Crypto Analytics Tools 'Wave of the Future, Dude,' Judge Quotes Cult Film in $3.6B Bitcoin Seizure Case

Time:2022-02-09 Source: 765 views Policy Copy share

Citing a basketball star, the Dude (a character in the cult classic film "The Big Lebowski") and "Star Trek: First Contact," a federal judge praised the cryptocurrency analytics tools that helped lead federal agents to yesterday’s multibillion-dollar bitcoin trove.

In an August 2021 opinion unsealed yesterday tied to a search warrant that helped nab nearly 100,000 stolen Bitfinex bitcoins, U.S. Magistrate Judge Zia Faruqui cast blockchain tracing technology as a powerful tool to meet probable cause requirements.

CoinDesk acquired a copy of the memorandum from a source familiar with the case.

Faruqui’s memorandum opinion – summarizing the Washington district court's approval of a search warrant for email accounts – highlights the influential role private-sector tracing software plays in the federal government's crypto investigations.

That influence was pivotal in the Bitfinex money laundering case, according to Faruqui, who has delved into crypto issues in past memoranda. He said the case agent's affidavit clearly showed how industry software techniques led his investigation to the suspects' email accounts.

Federal agents wrote that they acquired the addresses and private keys to 2,000 wallets after obtaining a warrant to search the defendants' cloud storage services. It's unclear whether this was the same warrant.

"Cryptocurrency and related software analytics tools are 'the wave of the future, Dude. One hundred percent electronic,'" Faruqui concluded, tipping his hat to Jeff "The Dude" Lebowski, the rug-loving stoner lead character in the 1998 movie "The Big Lebowski."

Faruqui, who as a former prosecutor conducted federal crypto investigations, said the tracing industry's sleuthing techniques – like clustering, which divines patterns from inherently public crypto transaction data – have emerged as "one of the most reliable bases for a search ever."

"Going 50 for 50 is beyond what could be expected of a mere human," he said, apparently referring to the success rate of clustering-derived subpoenas in the Welcome to Video investigation he helped lead (and also referencing National Basketball Association star Damian Lillard in a footnote).

:: To do ::
1 > Rewrite the stretch of the bitcoin seizure article from "Citing a basketball" through "with the case.", swapping "federal judge" for "magistrate judge".
2 > According to the bitcoin seizure article, what year did "The Big Lebowski" come out?
The records have no connection to the bitcoin seizure article.

:: Given data ::

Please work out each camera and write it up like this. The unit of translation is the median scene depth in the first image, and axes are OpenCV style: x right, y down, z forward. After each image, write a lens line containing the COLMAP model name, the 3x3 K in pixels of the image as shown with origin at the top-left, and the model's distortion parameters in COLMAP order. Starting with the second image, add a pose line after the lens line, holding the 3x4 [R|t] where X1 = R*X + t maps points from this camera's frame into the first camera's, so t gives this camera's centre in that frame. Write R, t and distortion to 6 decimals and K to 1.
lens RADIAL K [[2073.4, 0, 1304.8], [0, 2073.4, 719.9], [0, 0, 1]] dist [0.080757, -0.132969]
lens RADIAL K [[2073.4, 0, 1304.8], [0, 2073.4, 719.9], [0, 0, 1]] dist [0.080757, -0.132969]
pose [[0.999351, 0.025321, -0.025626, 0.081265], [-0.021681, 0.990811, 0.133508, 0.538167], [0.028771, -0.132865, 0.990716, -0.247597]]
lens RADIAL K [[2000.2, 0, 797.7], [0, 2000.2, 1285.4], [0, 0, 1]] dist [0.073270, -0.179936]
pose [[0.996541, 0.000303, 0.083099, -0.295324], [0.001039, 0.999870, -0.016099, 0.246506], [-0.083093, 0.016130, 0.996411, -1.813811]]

:: Replies ::
1 >
Citing a basketball star, the Dude (a character in the cult classic film "The Big Lebowski") and "Star Trek: First Contact," a magistrate judge praised the cryptocurrency analytics tools that helped lead federal agents to yesterday’s multibillion-dollar bitcoin trove.

In an August 2021 opinion unsealed yesterday tied to a search warrant that helped nab nearly 100,000 stolen Bitfinex bitcoins, U.S. Magistrate Judge Zia Faruqui cast blockchain tracing technology as a powerful tool to meet probable cause requirements.

CoinDesk acquired a copy of the memorandum from a source familiar with the case.

2 > 1998